*PROBLEM TO WORK ON:*
Restate word for word the lines below that run from the one holding "2024, que decorreu" through the one holding "旅游 全新客舱亚洲首航亮相", inclusive. Pictures don't belong in the copy.
--- RECORDS TO PROCESS Enclosed Below ---
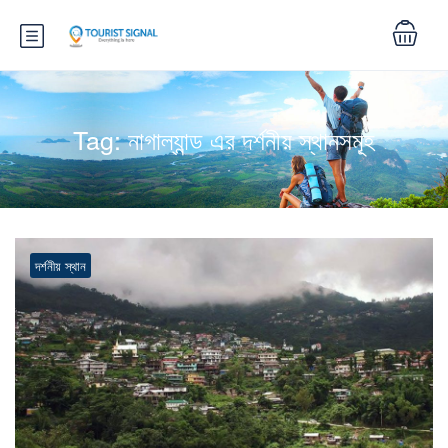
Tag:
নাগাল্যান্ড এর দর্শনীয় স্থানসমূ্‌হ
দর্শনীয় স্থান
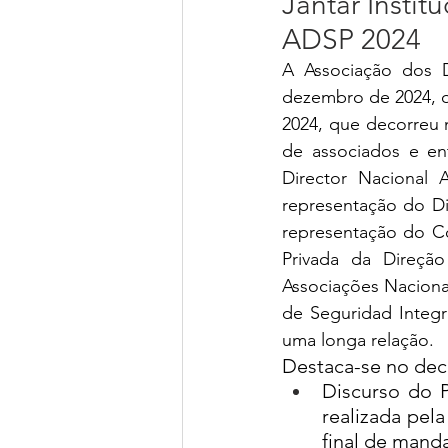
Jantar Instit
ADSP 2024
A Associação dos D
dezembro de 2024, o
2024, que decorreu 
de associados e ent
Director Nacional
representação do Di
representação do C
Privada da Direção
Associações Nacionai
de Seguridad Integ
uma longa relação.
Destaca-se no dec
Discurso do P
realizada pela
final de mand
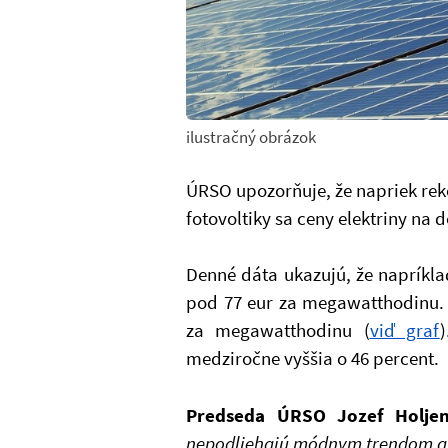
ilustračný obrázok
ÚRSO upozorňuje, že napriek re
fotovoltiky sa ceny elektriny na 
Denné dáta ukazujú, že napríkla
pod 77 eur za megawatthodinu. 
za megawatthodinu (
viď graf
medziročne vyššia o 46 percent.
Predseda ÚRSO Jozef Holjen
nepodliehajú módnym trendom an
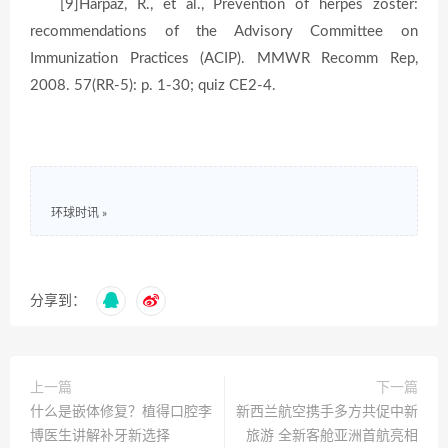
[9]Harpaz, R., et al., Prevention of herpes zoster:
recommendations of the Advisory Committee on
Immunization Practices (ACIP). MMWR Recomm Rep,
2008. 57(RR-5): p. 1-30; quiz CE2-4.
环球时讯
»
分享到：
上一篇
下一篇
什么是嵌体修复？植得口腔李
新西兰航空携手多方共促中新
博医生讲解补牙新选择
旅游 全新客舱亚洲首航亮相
--- End of Enclosed RECORDS TO PROCESS ---
--- RECORDS TO PROCESS Enclosed Below ---
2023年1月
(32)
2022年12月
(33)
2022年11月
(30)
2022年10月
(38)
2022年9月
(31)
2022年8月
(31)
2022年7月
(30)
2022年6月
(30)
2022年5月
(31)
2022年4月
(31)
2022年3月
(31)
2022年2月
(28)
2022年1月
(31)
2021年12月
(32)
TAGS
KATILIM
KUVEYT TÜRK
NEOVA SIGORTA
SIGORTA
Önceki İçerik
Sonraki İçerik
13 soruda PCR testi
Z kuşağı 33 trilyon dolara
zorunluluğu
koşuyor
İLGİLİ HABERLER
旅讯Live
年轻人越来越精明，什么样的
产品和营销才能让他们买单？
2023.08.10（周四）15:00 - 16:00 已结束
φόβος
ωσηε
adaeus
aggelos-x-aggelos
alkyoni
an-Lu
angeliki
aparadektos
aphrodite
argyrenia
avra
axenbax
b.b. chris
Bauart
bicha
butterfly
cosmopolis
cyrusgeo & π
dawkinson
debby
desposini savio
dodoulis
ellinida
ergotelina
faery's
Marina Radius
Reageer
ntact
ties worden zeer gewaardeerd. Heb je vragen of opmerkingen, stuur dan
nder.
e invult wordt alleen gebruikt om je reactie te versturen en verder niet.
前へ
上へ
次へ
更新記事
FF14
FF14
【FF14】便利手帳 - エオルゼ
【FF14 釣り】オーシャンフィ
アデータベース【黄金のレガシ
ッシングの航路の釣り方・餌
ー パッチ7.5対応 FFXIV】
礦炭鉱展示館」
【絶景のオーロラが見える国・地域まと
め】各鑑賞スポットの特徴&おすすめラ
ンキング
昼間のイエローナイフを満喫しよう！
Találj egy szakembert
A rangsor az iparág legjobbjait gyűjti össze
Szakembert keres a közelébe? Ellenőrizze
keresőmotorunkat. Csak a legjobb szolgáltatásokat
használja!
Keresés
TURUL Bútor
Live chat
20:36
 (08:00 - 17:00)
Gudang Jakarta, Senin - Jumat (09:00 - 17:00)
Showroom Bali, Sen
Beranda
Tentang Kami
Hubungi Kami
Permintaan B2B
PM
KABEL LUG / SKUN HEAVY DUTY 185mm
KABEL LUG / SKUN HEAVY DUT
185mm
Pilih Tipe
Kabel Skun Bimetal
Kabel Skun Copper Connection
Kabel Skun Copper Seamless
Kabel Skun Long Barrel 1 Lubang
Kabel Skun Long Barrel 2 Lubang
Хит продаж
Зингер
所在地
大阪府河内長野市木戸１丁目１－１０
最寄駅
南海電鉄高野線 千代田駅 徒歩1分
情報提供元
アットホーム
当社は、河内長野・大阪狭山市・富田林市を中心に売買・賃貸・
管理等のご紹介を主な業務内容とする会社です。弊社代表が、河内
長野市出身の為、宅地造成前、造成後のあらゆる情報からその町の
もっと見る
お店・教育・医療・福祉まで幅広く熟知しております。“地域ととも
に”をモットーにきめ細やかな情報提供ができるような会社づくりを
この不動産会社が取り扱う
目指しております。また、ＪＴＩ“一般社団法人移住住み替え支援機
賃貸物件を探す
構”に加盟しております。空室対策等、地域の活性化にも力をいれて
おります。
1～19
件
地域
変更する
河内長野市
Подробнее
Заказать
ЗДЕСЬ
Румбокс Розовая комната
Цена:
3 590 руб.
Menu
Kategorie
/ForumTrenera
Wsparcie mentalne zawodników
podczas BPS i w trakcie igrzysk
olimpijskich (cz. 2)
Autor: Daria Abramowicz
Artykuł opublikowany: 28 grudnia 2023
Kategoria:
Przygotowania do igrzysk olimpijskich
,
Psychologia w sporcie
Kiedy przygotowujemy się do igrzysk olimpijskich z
--- End of Enclosed RECORDS TO PROCESS ---
*OUTPUT OF THE EXERCISE:*
2024, que decorreu 
de associados e ent
Director Nacional
representação do Di
representação do C
Privada da Direção
Associações Nacionai
de Seguridad Integ
uma longa relação.
Destaca-se no dec
Discurso do P
realizada pela
final de mand
ilustračný obrázok
ÚRSO upozorňuje, že napriek re
fotovoltiky sa ceny elektriny na 
Denné dáta ukazujú, že napríkla
pod 77 eur za megawatthodinu. 
za megawatthodinu (
viď graf
medziročne vyššia o 46 percent.
Predseda ÚRSO Jozef Holjen
nepodliehajú módnym trendom an
[9]Harpaz, R., et al., Prevention of herpes zoster:
recommendations of the Advisory Committee on
Immunization Practices (ACIP). MMWR Recomm Rep,
2008. 57(RR-5): p. 1-30; quiz CE2-4.
环球时讯
»
分享到：
上一篇
下一篇
什么是嵌体修复？植得口腔李
新西兰航空携手多方共促中新
博医生讲解补牙新选择
旅游 全新客舱亚洲首航亮相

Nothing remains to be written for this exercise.